Abstract
The main motivation behind my technical and STS projects is to improve healthcare accessibility. With my technical project, the goal is to design an mRNA vaccine manufacturing facility to treat tuberculosis worldwide. By modeling the production blocks and understanding economic implications, I designed a process that reached demand for tuberculosis treatment both domestically and internationally. My STS research project looks to explain the increase of insulin prices in the United States. By going through current policy, I look to find where accountability should be held to ensure insulin accessibility for all patients.
My technical report outlines the design and operational framework for an mRNA vaccine manufacturing facility, specifically targeting Mycobacterium tuberculosis. The facility is designed to produce 10 million doses of vaccine annually. The production process involves mRNA synthesis, lipid nanoparticle (LNP) encapsulation, purification, and sterile filtration, ensuring high product quality and regulatory compliance. The vaccine is intended for healthcare workers and travelers in the U.S., as well as high-incidence regions such as Southeast Asia and Africa, which account for 70% of global TB cases. The facility will produce 576 grams of mRNA annually to be sent to external fill-to-finish operations, sufficient for 10 million vaccine doses. This includes allowances for fill-to-finish losses and ensures consistent supply to domestic and international markets. During the process, in vitro transcription is employed to produce mRNA strands using a T7 RNA polymerase system. A co-transcriptional capping process ensures high efficiency and stability of the mRNA product. The mRNA is encapsulated in lipid nanoparticles using a confined impinging jet mixer, providing protection against degradation and facilitating cellular delivery. Sequential chromatography steps— affinity chromatography and anion exchange chromatography— remove impurities, achieving a final mRNA yield of 38%. Finally, two filtration steps ensure sterility and bioburden reduction, with minimal product loss. The production design ensures that demand is met and accessibility is further increased by marketing vaccine doses as less expensive compared to domestic prices for developing countries with high-incidence. My project ensures an efficient treatment platform for a highly prevalent disease, while also removing access barriers during the distribution process. The facility adheres to stringent regulatory standards for Good Manufacturing Practices (GMP). Processes are designed to meet FDA and WHO guidelines for vaccine production, ensuring safety, efficacy, and environmental sustainability. This facility represents a significant advancement in vaccine manufacturing technology. By leveraging modular mRNA synthesis processes and scalable LNP encapsulation techniques, it addresses the urgent need for an effective TB vaccine while maintaining flexibility for future applications against other infectious diseases.
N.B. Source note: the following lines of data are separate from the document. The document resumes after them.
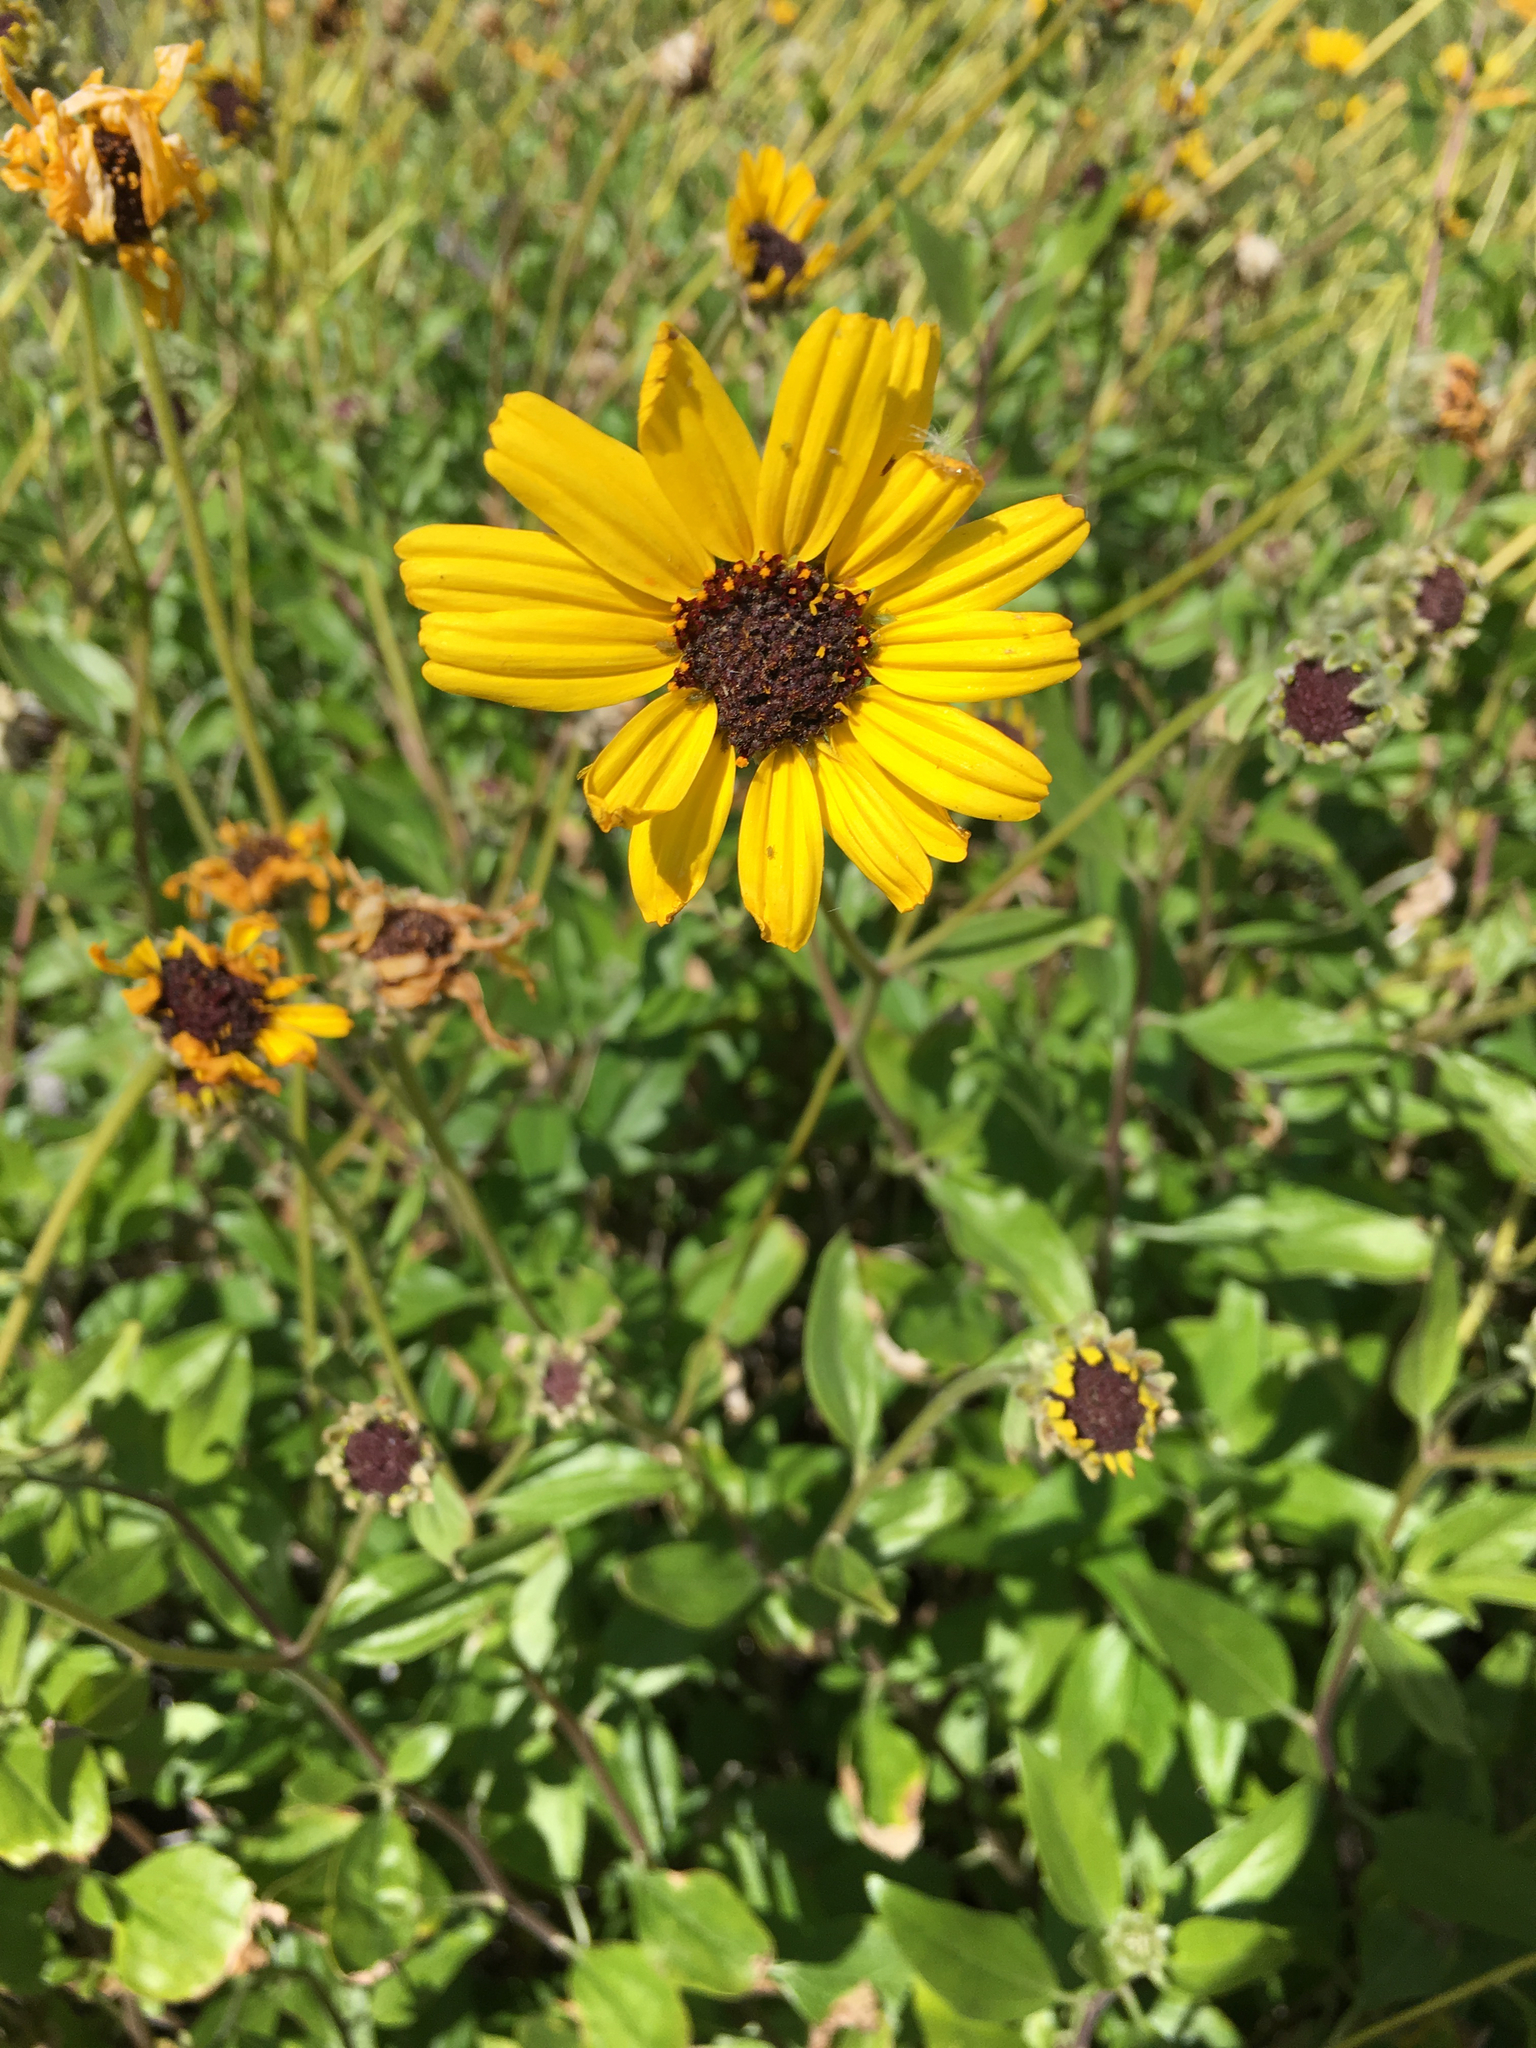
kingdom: Plantae
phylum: Tracheophyta
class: Magnoliopsida
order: Asterales
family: Asteraceae
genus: Encelia
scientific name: Encelia californica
My STS report examines the policy oversights behind the increasing prices of insulin in the United States. Through policy analysis of the 2022 Inflation Reduction Act (IRA), I show how the IRA and other past policies have systematically excluded those not insured by Medicare and failed to hold the organizations that drive the increase in insulin prices accountable. Specifically, I show how past economic analysis reveals that pharmaceutical benefit managers (PBMs) have consistently been profiting more as insulin prices increase, with drug manufacturers decreasing their shares over the same time period. PBMs have gained immense power in the drug distribution process through negotiating rebates and fees and through vertical integration. Without proper accountability, this power will go unchecked and prices of insulin will only increase. I propose that the reason that full accountability is not held is due to political visibility; policy has historically targeted drug manufacturers and the infamous “Big Pharma,” since it is a more visible component of the drug distribution process. However, with little information being shared on the role of PBMs to voters, it is hard to motion for bipartisan support of laws that protect voters from discrepancies of which they are unaware. To counteract this issue, I propose that those representing the public ensure that voters are educated and aware of the role of PBMs in drug prices to increase support of bipartisan acts such as the Patients Before Middlemen (PBM) Act.
My STS and technical reports have given me the opportunity to look for improvements and reform on both scientific and political levels. The technical report deepened my understanding of the unit operations involved within the vaccine manufacturing process along with the costs of upkeep, raw materials, labor, and utilities. I now understand all of the moving parts of the manufacturing process and the costs necessary to uphold the process and reach production demand. In determining the value of the vaccine domestically and internationally, my STS report demonstrated the importance of prioritizing accessibility over profit. On the other hand, my STS report allowed me to recognize the healthcare accessibility I often take for granted. In learning more about the experience of marginalized patients accessing insulin, I realize I underestimated the access to treatment my family and I have. My technical report gave me insight into the relative cost of manufacturing, which allowed me to narrow down outside factors affecting insulin price, since the price of manufacturing has stayed relatively the same over the past years. Both projects changed my perspective as a scientist and a voter, showing me the importance of technologies and policies that prioritize the wellbeing of others rather than profitability.